Record set =>
══════════

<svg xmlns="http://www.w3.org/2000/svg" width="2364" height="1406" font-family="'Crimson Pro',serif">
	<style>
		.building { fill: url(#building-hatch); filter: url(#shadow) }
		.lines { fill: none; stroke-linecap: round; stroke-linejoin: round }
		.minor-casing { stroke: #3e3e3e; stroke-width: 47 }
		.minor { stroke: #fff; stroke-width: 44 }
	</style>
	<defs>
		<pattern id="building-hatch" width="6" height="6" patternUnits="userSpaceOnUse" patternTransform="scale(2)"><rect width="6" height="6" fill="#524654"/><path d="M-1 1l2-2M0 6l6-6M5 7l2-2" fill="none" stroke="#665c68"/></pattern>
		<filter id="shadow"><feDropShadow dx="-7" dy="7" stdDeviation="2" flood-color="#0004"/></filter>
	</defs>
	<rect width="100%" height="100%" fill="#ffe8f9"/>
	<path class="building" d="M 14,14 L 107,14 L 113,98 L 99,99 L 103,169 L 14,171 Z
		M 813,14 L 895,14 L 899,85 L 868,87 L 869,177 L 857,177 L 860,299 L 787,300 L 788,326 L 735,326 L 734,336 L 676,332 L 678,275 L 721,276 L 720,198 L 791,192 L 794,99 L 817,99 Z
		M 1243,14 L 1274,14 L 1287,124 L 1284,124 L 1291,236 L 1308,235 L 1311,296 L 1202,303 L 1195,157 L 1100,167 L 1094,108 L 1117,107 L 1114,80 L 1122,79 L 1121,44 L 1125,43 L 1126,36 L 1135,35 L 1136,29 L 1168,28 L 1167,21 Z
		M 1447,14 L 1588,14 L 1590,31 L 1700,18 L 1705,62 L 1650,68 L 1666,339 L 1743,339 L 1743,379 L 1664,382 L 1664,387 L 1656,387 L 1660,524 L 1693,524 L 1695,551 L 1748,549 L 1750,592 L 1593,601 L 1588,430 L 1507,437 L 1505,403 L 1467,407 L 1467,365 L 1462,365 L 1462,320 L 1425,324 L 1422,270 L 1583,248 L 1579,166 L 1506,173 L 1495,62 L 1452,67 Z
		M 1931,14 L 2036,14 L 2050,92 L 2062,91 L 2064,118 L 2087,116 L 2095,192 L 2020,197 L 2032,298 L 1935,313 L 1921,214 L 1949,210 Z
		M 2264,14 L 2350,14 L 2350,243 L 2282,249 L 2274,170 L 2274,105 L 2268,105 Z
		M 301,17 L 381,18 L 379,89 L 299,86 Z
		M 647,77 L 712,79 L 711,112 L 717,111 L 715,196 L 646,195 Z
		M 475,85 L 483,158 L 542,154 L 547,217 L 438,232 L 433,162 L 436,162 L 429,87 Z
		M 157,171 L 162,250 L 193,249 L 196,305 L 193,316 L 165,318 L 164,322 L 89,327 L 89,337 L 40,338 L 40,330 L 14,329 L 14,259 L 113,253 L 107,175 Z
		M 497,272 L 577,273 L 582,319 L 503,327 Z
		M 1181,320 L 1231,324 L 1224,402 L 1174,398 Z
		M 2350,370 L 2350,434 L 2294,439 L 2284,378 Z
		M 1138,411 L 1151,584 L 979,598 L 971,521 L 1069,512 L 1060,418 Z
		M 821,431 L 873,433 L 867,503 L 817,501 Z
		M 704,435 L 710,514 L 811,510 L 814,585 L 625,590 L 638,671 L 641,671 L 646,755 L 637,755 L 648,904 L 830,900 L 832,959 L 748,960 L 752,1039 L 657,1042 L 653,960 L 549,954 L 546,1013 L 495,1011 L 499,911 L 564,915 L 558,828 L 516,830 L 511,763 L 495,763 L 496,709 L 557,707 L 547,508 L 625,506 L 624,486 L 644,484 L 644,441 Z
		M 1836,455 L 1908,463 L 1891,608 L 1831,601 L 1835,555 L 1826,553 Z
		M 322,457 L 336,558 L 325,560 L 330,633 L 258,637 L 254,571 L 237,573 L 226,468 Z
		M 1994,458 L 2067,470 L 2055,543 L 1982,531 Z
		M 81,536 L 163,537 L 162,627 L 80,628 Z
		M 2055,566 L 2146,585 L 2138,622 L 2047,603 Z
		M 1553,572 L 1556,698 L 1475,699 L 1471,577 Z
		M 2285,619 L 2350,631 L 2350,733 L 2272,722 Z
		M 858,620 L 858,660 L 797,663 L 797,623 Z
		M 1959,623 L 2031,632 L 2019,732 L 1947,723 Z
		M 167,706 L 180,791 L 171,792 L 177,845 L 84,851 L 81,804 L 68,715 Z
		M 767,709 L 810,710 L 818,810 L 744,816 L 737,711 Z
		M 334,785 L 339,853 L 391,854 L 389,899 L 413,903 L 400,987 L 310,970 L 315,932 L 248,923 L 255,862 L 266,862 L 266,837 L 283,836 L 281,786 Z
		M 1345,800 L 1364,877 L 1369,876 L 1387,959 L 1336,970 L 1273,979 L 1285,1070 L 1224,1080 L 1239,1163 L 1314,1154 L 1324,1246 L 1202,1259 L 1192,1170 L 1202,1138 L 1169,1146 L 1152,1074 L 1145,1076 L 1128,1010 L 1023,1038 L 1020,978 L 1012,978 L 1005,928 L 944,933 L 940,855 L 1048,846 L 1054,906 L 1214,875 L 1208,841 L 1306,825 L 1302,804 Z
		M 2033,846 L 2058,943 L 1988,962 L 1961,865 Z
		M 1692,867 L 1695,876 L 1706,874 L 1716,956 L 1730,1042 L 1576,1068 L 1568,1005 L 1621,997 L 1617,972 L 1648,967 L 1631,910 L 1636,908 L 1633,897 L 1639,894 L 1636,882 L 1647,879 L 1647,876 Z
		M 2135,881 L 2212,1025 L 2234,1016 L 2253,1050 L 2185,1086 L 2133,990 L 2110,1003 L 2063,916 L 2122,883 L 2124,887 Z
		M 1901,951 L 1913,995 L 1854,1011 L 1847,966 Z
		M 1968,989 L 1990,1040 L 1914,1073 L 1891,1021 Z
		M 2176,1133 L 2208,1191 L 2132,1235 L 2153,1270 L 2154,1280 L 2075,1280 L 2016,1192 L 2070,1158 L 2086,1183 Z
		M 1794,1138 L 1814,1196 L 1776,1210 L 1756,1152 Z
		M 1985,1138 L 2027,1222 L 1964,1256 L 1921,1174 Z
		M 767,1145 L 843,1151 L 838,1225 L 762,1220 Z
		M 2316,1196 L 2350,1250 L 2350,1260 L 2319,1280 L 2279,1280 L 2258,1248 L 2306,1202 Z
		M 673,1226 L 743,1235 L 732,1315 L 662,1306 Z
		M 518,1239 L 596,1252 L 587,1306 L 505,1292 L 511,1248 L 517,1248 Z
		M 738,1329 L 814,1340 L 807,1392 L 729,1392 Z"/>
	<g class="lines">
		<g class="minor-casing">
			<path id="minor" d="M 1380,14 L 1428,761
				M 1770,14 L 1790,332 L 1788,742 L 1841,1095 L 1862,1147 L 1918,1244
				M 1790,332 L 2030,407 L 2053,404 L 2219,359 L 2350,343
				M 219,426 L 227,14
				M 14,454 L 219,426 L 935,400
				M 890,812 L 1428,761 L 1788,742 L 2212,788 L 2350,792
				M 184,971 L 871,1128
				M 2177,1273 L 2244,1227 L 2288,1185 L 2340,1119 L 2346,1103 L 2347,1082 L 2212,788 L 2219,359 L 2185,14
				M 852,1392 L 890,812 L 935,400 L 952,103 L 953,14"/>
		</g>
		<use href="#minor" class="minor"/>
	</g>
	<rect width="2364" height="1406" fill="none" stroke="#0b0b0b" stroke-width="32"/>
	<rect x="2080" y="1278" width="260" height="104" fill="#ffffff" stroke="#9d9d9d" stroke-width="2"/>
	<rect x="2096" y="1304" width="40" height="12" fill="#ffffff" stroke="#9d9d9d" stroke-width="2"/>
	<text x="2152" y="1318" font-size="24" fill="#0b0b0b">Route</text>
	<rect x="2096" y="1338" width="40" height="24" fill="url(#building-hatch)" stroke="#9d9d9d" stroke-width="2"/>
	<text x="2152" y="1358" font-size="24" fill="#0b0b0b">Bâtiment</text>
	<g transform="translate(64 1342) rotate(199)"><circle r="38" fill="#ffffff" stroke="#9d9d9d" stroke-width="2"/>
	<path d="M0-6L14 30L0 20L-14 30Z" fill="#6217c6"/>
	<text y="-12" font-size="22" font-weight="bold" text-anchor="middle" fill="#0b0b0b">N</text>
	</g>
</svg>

══════════

Assignment =>
Look through the entries and copy every line in which the string "lines" appears.

Response to this task =>
		.lines { fill: none; stroke-linecap: round; stroke-linejoin: round }
	<g class="lines">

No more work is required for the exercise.